Ballooning US Gross National Debt in Fiscal 2014

When it comes to the Federal deficit, reliable numbers are as elusive as unicorns. Not that there aren’t plenty of numbers out there, but they don’t match reality. And reality is ultimately the change in the gross national debt which shows in its unvarnished manner just how much money the federal government actually had to borrow to fill the fiscal holes.

Regardless of what has been proffered by the White House, the Congressional Budget Office, and others, the total gross national debt outstanding of the US of A hit $17.824 trillion in fiscal 2014 ended September 30. A jump for the fiscal year of $1.086 trillion.

It could have been worse: note how it jumped on October 1, the first day of fiscal 2015, by another $51 billion. That’s certainly one elegant way of putting some lipstick on the debt in fiscal 2014 – by kicking part of it into the next fiscal year. But hey, we all do that. From the Treasury Department:

US-gross-national-debt-jumps-51billion-1st-day-fiscal-2015

The fact that the total debt taxpayers will have to deal with in the future soared by $1.1 trillion in fiscal 2014 is in part due to last year’s debt ceiling charade in Congress.

Starting in March 2013, when Treasury debt outstanding hit the debt ceiling, the Treasury Department couldn’t sell additional debt to bring in the money that the government continued to spend. So it borrowed that money via “extraordinary measures” from other accounts, to be repaid later. Then on October 16 last year, so in fiscal 2014, President Obama signed a deal into law that avoided default. The next day, the gross national debt jumped $328 billion to $17.075 trillion.

Most of the $328 billion should have fallen into fiscal 2013. If subtracted from the $1.086 trillion by which the debt ballooned in fiscal 2014, it reduces the increase in the debt to $758 billion.

The chart below summarizes the glorious fiscal condition of the US over the years. Note the exponential increase since 2001, after four fiscal years of so-called “surpluses.” In quotes because these “surpluses” between 1998 and 2001 that at one point exceeded 2% of GDP should have brought down the gross national debt by the amounts of the surpluses. But not these “surpluses!” The debt increased in every one of those four years, in total by $394 billion. That’s how much real money it took to cover these government accounting “surpluses.”

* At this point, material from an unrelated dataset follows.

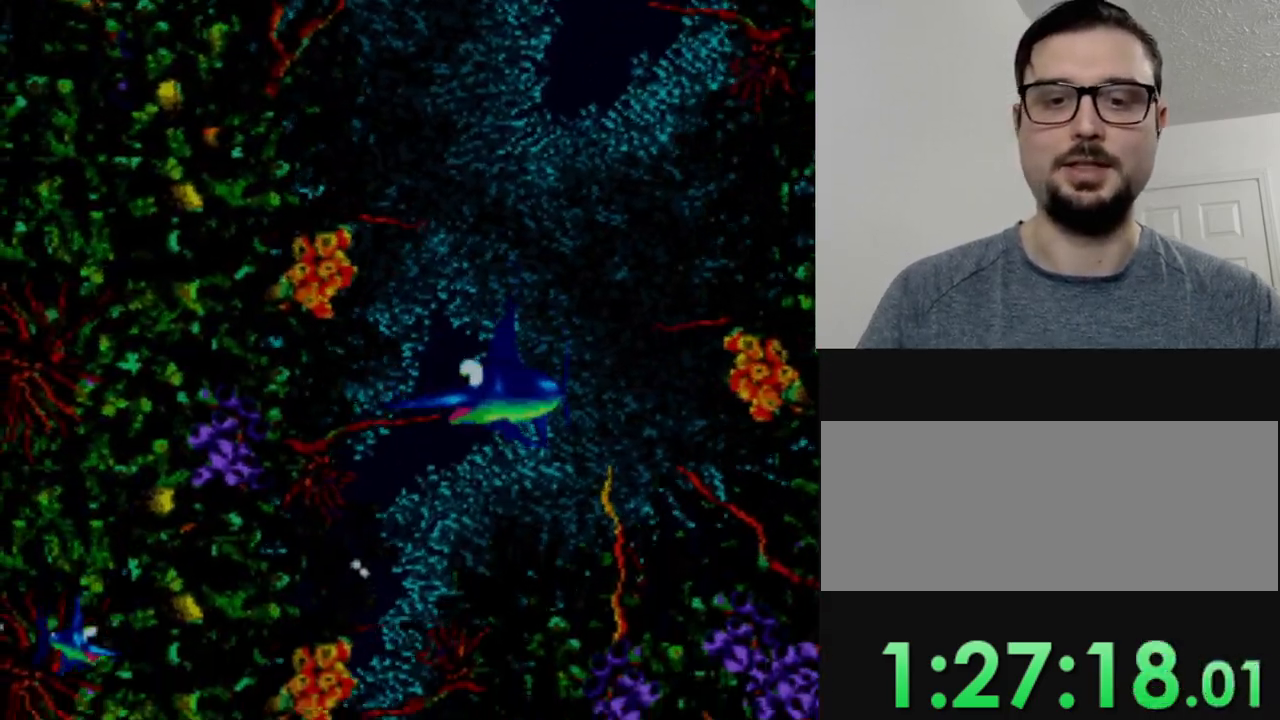
{"buttons": ["DPAD_DOWN"], "events": [[367, "DPAD_LEFT", "down"], [484, "DPAD_DOWN", "down"], [500, "DPAD_LEFT", "up"]]}
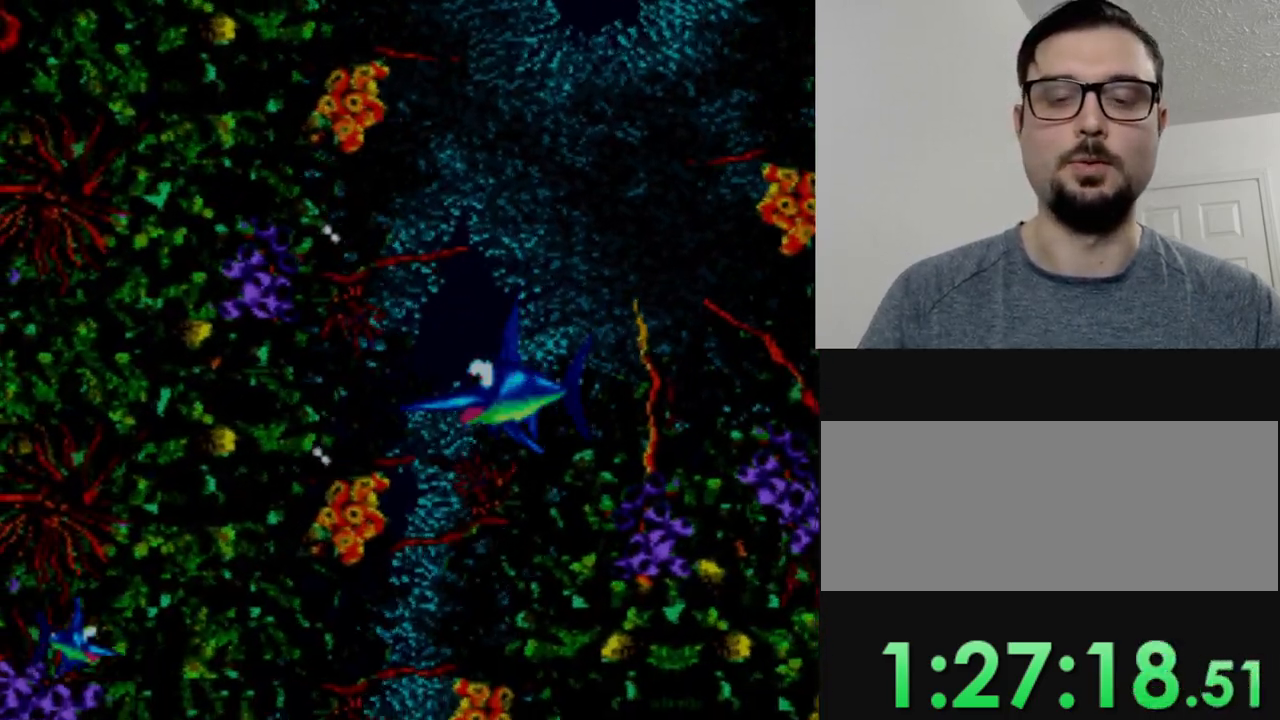
{"buttons": ["DPAD_DOWN"], "events": []}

Since 2002, the US government borrowed $12 trillion, or two-thirds of the total debt outstanding! Since 2008, the government borrowed $8.8 trillion, or about half of the total debt outstanding, at an average rate of $1.26 trillion per year. Come to think of it, not all that much as changed in fiscal 2014.

US-Gross-National-Debt-1972-2014

The Fed has been the enabler. After years of QE, it currently owns $2.45 trillion or 14% of the gross national debt, in addition to a couple of trillion in other securities. The Fed’s asset purchase binge with newly printed money allowed the US government to go on a borrowing spree and blow this money. There have been some big beneficiaries: Wall Street, the corporate elite, Warren Buffett in particular through the bailout of this financial and insurance empire, the military and intelligence complex, and others. And there have been millions of small beneficiaries: people receiving federal subsidies of some sort. But for the economy, which is going to have to pay for this debt one way (taxes) or the other (inflation), it has been a slog.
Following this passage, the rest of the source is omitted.